Home By Marquel Be Aware! Awareness Alert

Be Aware! Awareness Alert

Marquel, TPVs NYTimes Idiocy Section correspondent, was counting Donald Trumps’ boogers, when Ivanka asked him to stop and read Why I Use Trigger Warnings.

They don’t coddle. They help create a better environment for learning. Says the Times. But the triggers depends in the teacher recognizing what triggers a reaction. It then is the ultimate in political correctness because only the reactions foreseen by the typical young assistant professor are the ones getting warnings. Marquel imagined a different world. In a faraway planet in another galaxy. Would they warn of different things? Marquel felt a duty to his readers.

WARNING: sentence ahead.

He contacted the author.

“I really don’t understand these warnings. What about an Agatha Christie novel? Would we have to have a warning before each and every death? And each false lead? And that maybe all the murders were committed just to cover up one? Remember that? That was a good one. The ABC murders?” Marquel asked.
━━━━━━━━━━━━━━━━━━━━
▸ Work to complete:
(A) In the trigger-warning piece, substitute "Caution Notice" for "Awareness Alert" and write out everything from "Home By Marquel" down to "Use Trigger Warnings.".
(B) In the trigger-warning piece, which Agatha Christie novel does Marquel name when he contacts the author?
━━━━━━━━━━━━━━━━━━━━
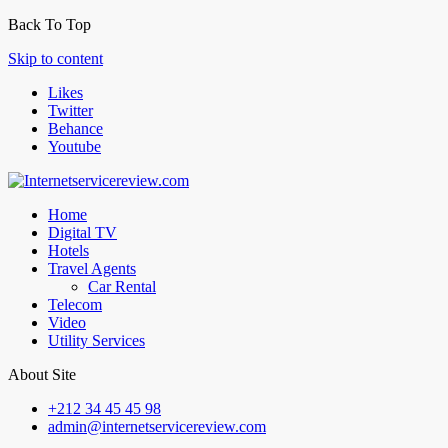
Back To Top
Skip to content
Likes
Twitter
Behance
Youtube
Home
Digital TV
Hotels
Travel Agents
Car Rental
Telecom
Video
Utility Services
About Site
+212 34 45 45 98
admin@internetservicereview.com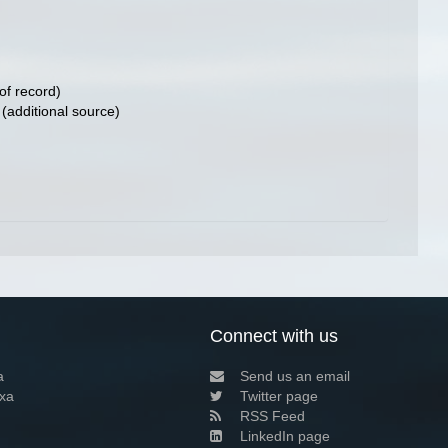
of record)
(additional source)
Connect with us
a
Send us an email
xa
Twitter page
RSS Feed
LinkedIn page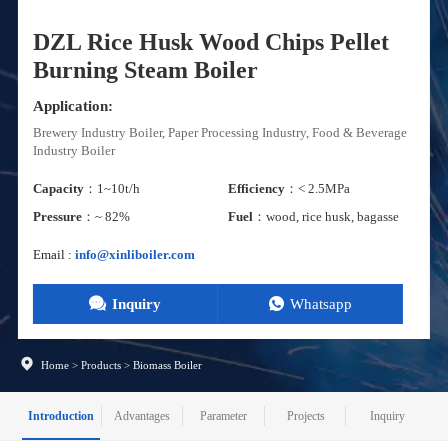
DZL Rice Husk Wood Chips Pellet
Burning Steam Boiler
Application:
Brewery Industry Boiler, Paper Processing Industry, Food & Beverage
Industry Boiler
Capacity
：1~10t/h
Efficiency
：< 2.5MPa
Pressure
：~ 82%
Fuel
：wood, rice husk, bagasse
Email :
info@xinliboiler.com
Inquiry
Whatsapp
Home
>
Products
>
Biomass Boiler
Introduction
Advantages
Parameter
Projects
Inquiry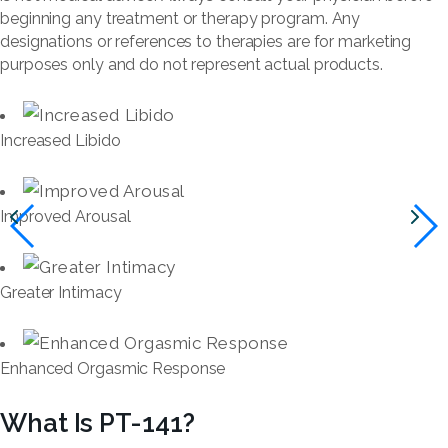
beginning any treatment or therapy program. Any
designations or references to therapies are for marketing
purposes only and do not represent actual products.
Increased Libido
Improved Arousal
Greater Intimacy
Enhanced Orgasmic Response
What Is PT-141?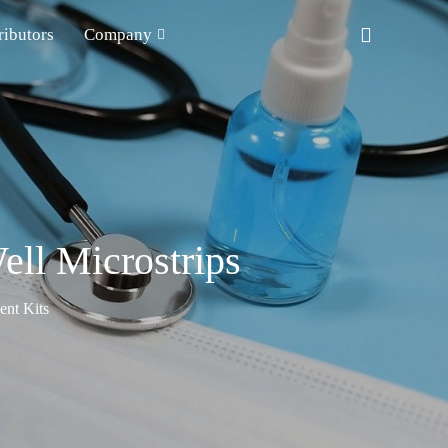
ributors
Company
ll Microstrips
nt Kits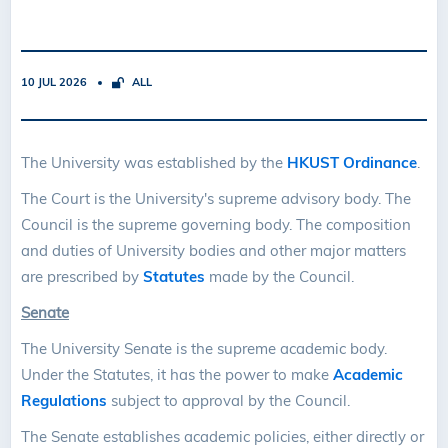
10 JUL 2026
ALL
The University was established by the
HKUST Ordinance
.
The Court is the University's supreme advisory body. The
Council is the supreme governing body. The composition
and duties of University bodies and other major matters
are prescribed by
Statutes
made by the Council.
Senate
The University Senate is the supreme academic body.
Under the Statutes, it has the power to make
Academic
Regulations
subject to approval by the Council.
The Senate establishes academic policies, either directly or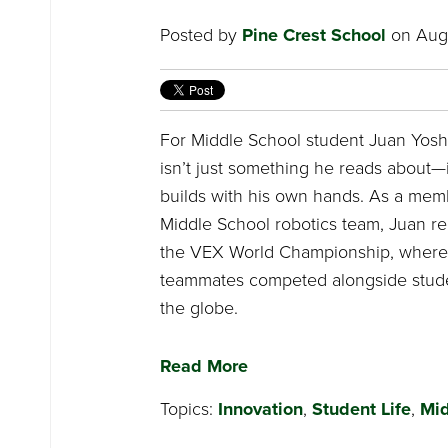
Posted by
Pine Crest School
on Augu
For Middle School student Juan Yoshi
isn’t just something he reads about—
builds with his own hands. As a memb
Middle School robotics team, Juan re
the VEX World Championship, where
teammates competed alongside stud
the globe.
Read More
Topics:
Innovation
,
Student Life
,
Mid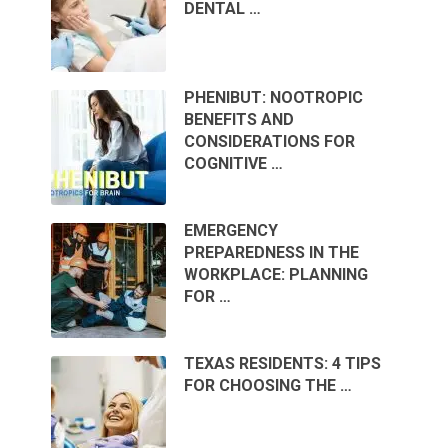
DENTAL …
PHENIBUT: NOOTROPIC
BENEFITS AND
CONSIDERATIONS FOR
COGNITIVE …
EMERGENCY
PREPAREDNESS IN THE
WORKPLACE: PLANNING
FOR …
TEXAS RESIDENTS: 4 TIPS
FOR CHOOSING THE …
━━━━━━━━━━━━━━━━━━━━
▸ Responses in order:
(A)
Home By Marquel Be Aware! Caution Notice

Be Aware! Caution Notice

Marquel, TPVs NYTimes Idiocy Section correspondent, was counting Donald Trumps’ boogers, when Ivanka asked him to stop and read Why I Use Trigger Warnings.

(B) The ABC murders.